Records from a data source
⟨
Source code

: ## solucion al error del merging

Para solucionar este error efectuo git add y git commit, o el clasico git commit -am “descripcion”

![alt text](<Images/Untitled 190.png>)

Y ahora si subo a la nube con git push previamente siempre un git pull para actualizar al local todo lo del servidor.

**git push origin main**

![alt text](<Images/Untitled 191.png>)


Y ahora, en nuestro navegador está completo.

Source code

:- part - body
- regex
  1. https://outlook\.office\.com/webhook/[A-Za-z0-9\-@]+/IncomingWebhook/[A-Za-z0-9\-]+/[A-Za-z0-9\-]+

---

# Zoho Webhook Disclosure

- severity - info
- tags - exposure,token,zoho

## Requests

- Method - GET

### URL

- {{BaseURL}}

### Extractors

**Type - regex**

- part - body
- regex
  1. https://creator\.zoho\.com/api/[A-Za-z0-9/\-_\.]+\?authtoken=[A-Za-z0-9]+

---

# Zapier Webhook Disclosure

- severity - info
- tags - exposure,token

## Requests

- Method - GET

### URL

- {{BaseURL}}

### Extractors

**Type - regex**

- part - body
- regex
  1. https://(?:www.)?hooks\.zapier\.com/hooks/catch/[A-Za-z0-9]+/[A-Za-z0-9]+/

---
⟩
To-do item = Please gather every line of the entries above that contains the word "Disclosure" and copy each one.

Task solution =
# Zoho Webhook Disclosure
# Zapier Webhook Disclosure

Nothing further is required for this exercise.